To be considered successful, the high schools serving these young people would need to get their college-bound students to a college-ready level, not just get them to graduation. They might offer more college-prep courses, especially for those pupils with the most promise, and make sure the teachers are up to the task.

However, this ignores the fact that a large number of community college students are older and returning to school to advance their careers. These adults often test into remedial courses simply because they have been out of school for a number of years and need to brush up math and English skills before entering college-level courses.
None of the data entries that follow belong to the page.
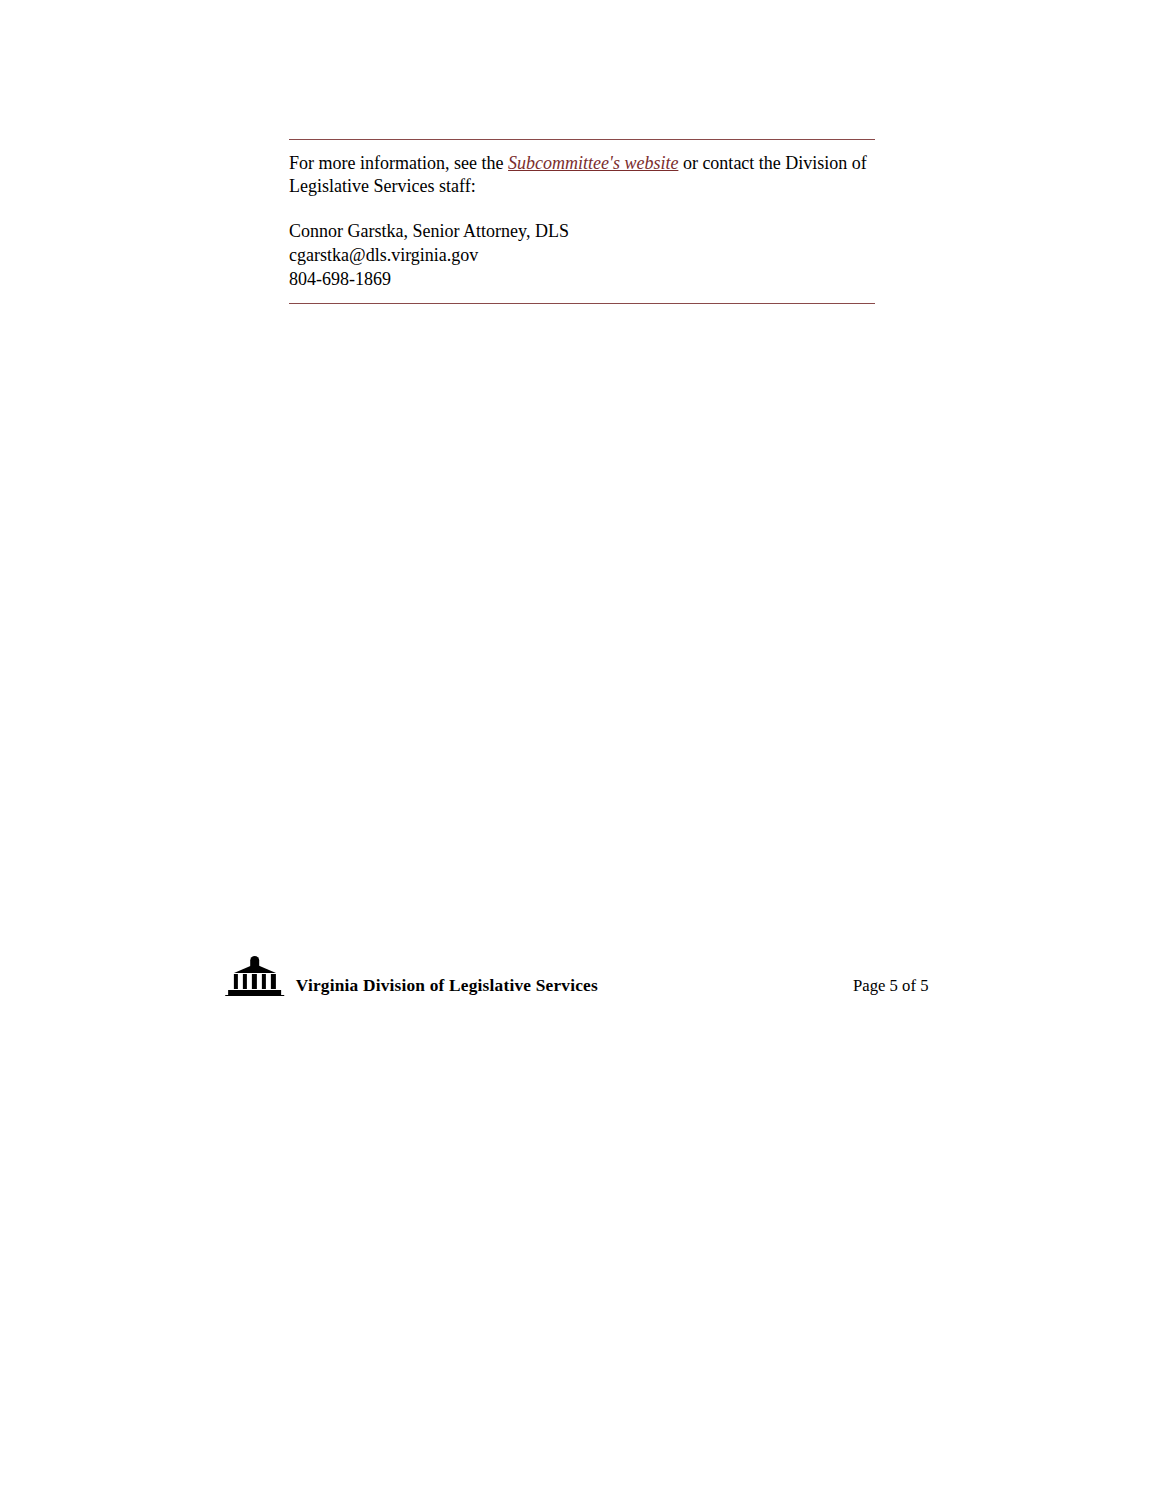For more information, see the Subcommittee's website or contact the Division of Legislative Services staff:
Connor Garstka, Senior Attorney, DLS
cgarstka@dls.virginia.gov
804-698-1869
Virginia Division of Legislative Services
Page 5 of 5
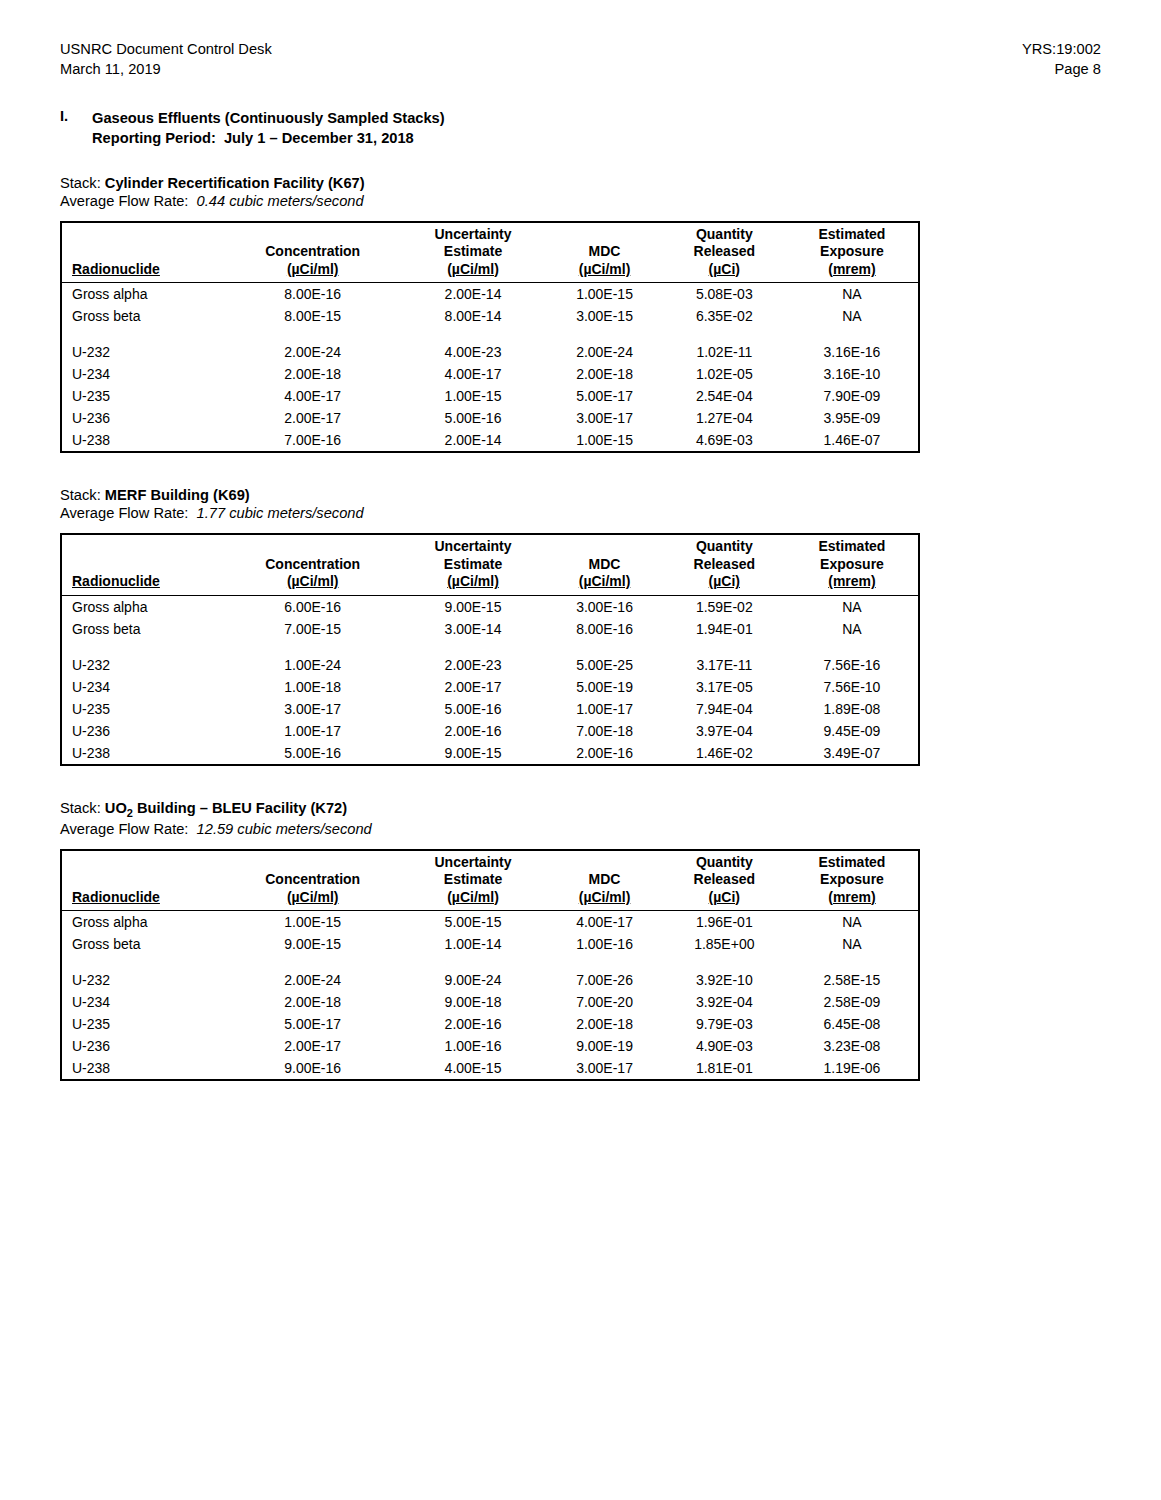USNRC Document Control Desk
March 11, 2019
YRS:19:002
Page 8
I.
Gaseous Effluents (Continuously Sampled Stacks)
Reporting Period: July 1 – December 31, 2018
Stack: Cylinder Recertification Facility (K67)
Average Flow Rate: 0.44 cubic meters/second
| Radionuclide | Concentration (µCi/ml) | Uncertainty Estimate (µCi/ml) | MDC (µCi/ml) | Quantity Released (µCi) | Estimated Exposure (mrem) |
| --- | --- | --- | --- | --- | --- |
| Gross alpha | 8.00E-16 | 2.00E-14 | 1.00E-15 | 5.08E-03 | NA |
| Gross beta | 8.00E-15 | 8.00E-14 | 3.00E-15 | 6.35E-02 | NA |
| U-232 | 2.00E-24 | 4.00E-23 | 2.00E-24 | 1.02E-11 | 3.16E-16 |
| U-234 | 2.00E-18 | 4.00E-17 | 2.00E-18 | 1.02E-05 | 3.16E-10 |
| U-235 | 4.00E-17 | 1.00E-15 | 5.00E-17 | 2.54E-04 | 7.90E-09 |
| U-236 | 2.00E-17 | 5.00E-16 | 3.00E-17 | 1.27E-04 | 3.95E-09 |
| U-238 | 7.00E-16 | 2.00E-14 | 1.00E-15 | 4.69E-03 | 1.46E-07 |
Stack: MERF Building (K69)
Average Flow Rate: 1.77 cubic meters/second
| Radionuclide | Concentration (µCi/ml) | Uncertainty Estimate (µCi/ml) | MDC (µCi/ml) | Quantity Released (µCi) | Estimated Exposure (mrem) |
| --- | --- | --- | --- | --- | --- |
| Gross alpha | 6.00E-16 | 9.00E-15 | 3.00E-16 | 1.59E-02 | NA |
| Gross beta | 7.00E-15 | 3.00E-14 | 8.00E-16 | 1.94E-01 | NA |
| U-232 | 1.00E-24 | 2.00E-23 | 5.00E-25 | 3.17E-11 | 7.56E-16 |
| U-234 | 1.00E-18 | 2.00E-17 | 5.00E-19 | 3.17E-05 | 7.56E-10 |
| U-235 | 3.00E-17 | 5.00E-16 | 1.00E-17 | 7.94E-04 | 1.89E-08 |
| U-236 | 1.00E-17 | 2.00E-16 | 7.00E-18 | 3.97E-04 | 9.45E-09 |
| U-238 | 5.00E-16 | 9.00E-15 | 2.00E-16 | 1.46E-02 | 3.49E-07 |
Stack: UO2 Building – BLEU Facility (K72)
Average Flow Rate: 12.59 cubic meters/second
| Radionuclide | Concentration (µCi/ml) | Uncertainty Estimate (µCi/ml) | MDC (µCi/ml) | Quantity Released (µCi) | Estimated Exposure (mrem) |
| --- | --- | --- | --- | --- | --- |
| Gross alpha | 1.00E-15 | 5.00E-15 | 4.00E-17 | 1.96E-01 | NA |
| Gross beta | 9.00E-15 | 1.00E-14 | 1.00E-16 | 1.85E+00 | NA |
| U-232 | 2.00E-24 | 9.00E-24 | 7.00E-26 | 3.92E-10 | 2.58E-15 |
| U-234 | 2.00E-18 | 9.00E-18 | 7.00E-20 | 3.92E-04 | 2.58E-09 |
| U-235 | 5.00E-17 | 2.00E-16 | 2.00E-18 | 9.79E-03 | 6.45E-08 |
| U-236 | 2.00E-17 | 1.00E-16 | 9.00E-19 | 4.90E-03 | 3.23E-08 |
| U-238 | 9.00E-16 | 4.00E-15 | 3.00E-17 | 1.81E-01 | 1.19E-06 |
Given the incomes of most of these students, they would not be able to pay for those classes out-of-pocket.

Rather than penalize students who test into remedial courses, we need to focus our efforts instead on ways to make these courses work better for students so that more of them can successfully meet their higher education attainment goals. Several current JFF initiatives are showing real promise in accelerating low-skilled college students of all ages into credit-bearing courses more quickly and at higher rates (see the Postsecondary State Policy Network and Accelerating Opportunity).

Across the country we are seeing states and colleges investing in strategies to reduce the amount of time students spend in developmental education and to make those classes more relevant to students’ goals by integrating them with career pathway programs. Eliminating Pell for remedial courses would be a disincentive to pursuing these innovative approaches. We need to continue finding ways to help underprepared students succeed in higher education, not dissuade them from attending altogether.